- **WORK TO COMPLETE**:
a. Echo a span of the camera calibration page, beginning at the words "EMGU Reference" and stopping after "filters if required.".
b. Which version of the Emgu.Example folder does the camera calibration page say the code should run straight out of?
c. Please go on with the camera calibration page after its final sentence.

Emgu.CV.CameraCalibration

References

EMGU Reference
OpenCV Reference
OpenCV Use Reference

Downloads

Source Code V1.0

Example

The following example shows the use of the camera calibration function within EMGU. The function of this library is to allow the automatic calibrate of a cameras FOV. When wide angle 'fisheye' lenses are used in photography a curvature effect can be observed. This type of lens maximises the FOV and is commonly seen in pin-hole camera. The following example shows the the use of the CameraCalibration class in correcting this error. The same class can also be used for producing distortion filters if required.


Camera Calibration

BeforeAfter


Camera Distortion

BeforeAfter


Software

Before


Pre-Requisites

The code provided should run straight out of the Emgu.Example folder (V2.4.2), extract it to this location. If the code fails to execute re-reference the EMGU libraries and include the required opencv dlls in the bin directory. Note that the project is set to build to the output path "..\..\..\bin\" you may wish to change this if you don't extract to the EMGU.Example folder.

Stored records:
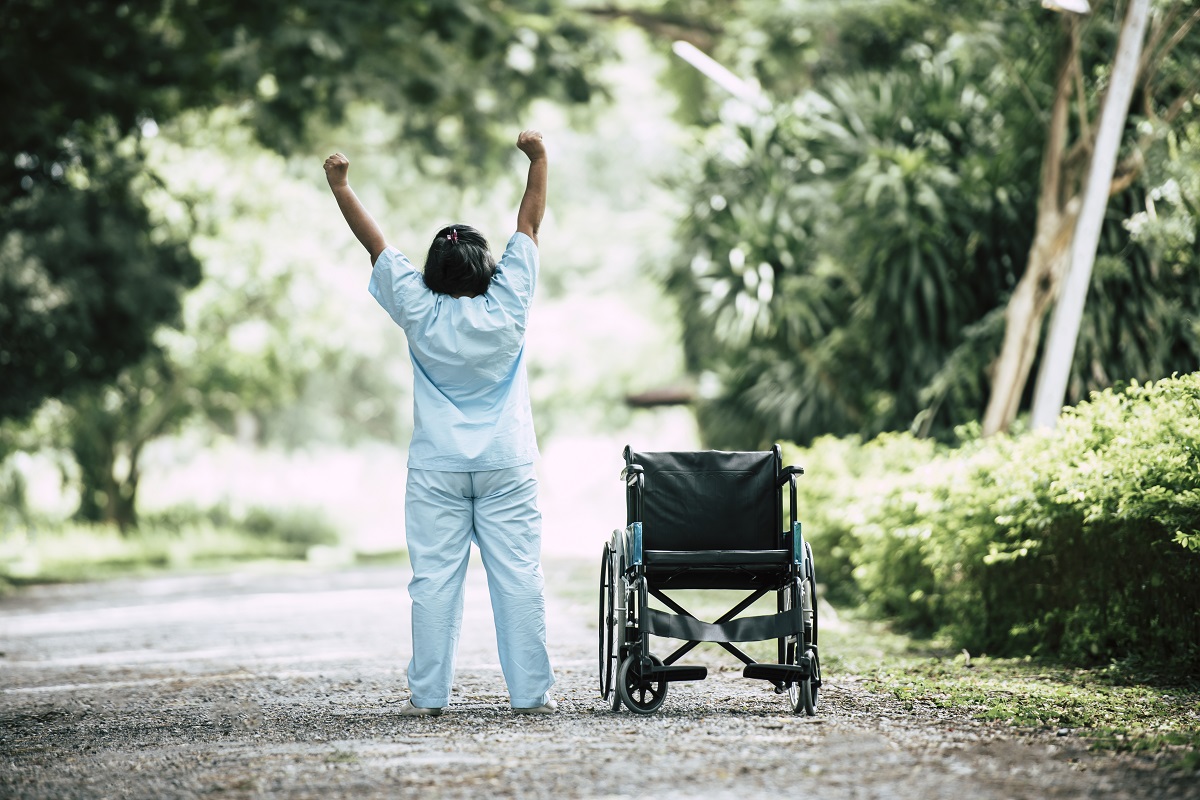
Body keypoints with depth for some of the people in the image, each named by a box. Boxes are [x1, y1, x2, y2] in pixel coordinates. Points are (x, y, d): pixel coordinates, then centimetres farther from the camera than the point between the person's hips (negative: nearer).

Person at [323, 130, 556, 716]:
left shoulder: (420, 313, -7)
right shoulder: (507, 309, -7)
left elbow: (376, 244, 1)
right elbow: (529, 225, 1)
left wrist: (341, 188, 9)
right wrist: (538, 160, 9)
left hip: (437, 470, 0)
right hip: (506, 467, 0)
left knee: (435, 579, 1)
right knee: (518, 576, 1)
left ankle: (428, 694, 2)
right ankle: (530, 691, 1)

---

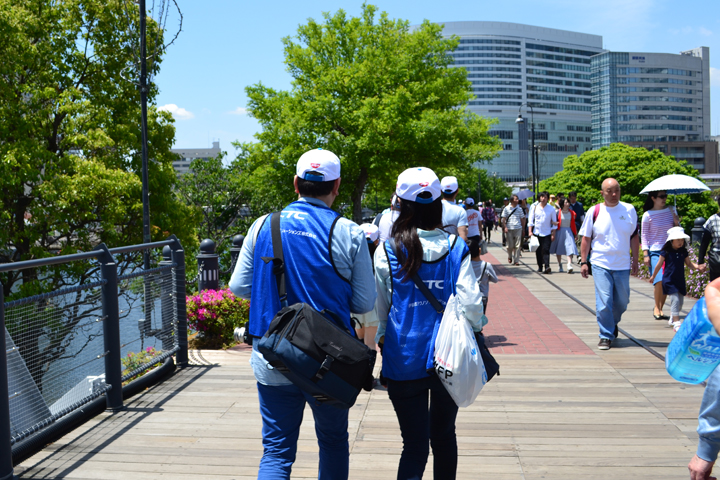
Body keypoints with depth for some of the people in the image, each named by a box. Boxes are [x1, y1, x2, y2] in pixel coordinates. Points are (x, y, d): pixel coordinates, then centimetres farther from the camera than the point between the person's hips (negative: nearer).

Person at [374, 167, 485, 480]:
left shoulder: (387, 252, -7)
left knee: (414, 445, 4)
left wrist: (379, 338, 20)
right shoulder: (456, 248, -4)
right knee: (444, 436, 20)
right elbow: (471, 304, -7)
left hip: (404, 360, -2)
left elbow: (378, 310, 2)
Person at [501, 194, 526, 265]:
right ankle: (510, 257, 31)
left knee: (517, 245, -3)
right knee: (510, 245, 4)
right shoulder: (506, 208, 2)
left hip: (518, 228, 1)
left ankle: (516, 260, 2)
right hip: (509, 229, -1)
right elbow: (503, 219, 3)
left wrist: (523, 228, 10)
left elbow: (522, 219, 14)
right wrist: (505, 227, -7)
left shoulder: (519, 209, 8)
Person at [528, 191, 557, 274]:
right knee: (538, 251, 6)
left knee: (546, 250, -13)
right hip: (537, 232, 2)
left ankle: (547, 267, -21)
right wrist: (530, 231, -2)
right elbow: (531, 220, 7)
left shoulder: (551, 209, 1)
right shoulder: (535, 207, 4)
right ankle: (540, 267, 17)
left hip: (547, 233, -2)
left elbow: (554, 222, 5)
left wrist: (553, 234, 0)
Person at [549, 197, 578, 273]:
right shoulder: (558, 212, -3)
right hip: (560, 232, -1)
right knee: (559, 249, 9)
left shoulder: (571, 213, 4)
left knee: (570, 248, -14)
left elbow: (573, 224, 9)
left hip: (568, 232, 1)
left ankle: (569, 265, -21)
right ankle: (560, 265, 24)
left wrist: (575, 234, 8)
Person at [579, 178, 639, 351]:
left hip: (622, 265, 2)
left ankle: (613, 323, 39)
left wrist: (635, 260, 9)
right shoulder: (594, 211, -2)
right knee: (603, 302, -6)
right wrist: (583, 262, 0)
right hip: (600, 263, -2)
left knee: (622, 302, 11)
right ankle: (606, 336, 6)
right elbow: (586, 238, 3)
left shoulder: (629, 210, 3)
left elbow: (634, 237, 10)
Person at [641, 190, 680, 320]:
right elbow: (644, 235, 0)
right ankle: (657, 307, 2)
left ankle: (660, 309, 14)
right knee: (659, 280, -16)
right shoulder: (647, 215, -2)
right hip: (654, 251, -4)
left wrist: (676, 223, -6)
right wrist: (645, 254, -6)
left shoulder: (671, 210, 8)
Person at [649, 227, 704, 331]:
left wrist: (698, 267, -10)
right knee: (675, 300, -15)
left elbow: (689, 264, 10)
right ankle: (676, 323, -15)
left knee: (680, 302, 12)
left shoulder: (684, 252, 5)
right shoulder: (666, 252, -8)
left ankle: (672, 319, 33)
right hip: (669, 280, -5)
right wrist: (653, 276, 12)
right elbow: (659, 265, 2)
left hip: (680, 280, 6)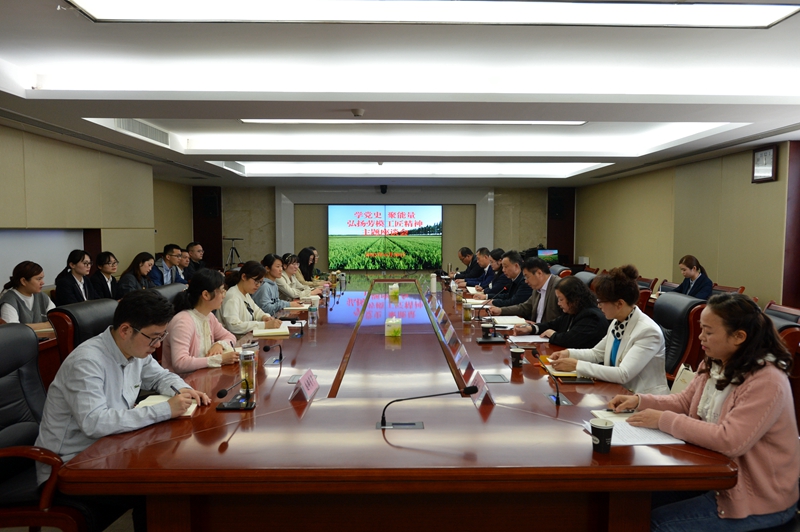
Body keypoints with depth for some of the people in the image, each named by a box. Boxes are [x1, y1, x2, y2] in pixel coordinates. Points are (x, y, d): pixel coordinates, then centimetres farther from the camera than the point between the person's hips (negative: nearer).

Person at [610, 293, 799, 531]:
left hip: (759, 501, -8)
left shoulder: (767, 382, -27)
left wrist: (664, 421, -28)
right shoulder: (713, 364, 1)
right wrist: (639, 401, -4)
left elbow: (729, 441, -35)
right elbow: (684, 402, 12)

- **ANSWERS TO THE EXERCISES**:
a.
EMGU Reference
OpenCV Reference
OpenCV Use Reference

Downloads

Source Code V1.0

Example

The following example shows the use of the camera calibration function within EMGU. The function of this library is to allow the automatic calibrate of a cameras FOV. When wide angle 'fisheye' lenses are used in photography a curvature effect can be observed. This type of lens maximises the FOV and is commonly seen in pin-hole camera. The following example shows the the use of the CameraCalibration class in correcting this error. The same class can also be used for producing distortion filters if required.

b. V2.4.2

c.
To run calibration you will require a chess board. There is one available here (,pdf) (or png here), print this out and place it onto a flat surface. If you want to generate a distortion filter place it onto a curved surface or try one of the pre filtered chessboard, Filter Chessboard 1, Filter Chessboard 2.


EMGU Coding Level: While the coding is not advanced the rated level for this example is Intermediate. This is not designed as a beginners tutorial and general knowledge of the EMGU video capture example is expected.


The Code

The code provided in this sample is basic there is little or no error checking. Support is available through the Forums but please try and examine the code before saying it doesn't work for you. The code is not optimised instead is better formatted to provided an understanding of the stages involved.

Camera Calibration works by producing a scene view, formed by projecting 3D points into the image plane using a perspective transformation more informations is available here and here.

To initiate the correction routine fill in the variables and select to go button. This will be re-enabled once the set number of frames has been acquired. The image will initially display the tracked points from the chessboard so you can observe it's ability before calibration.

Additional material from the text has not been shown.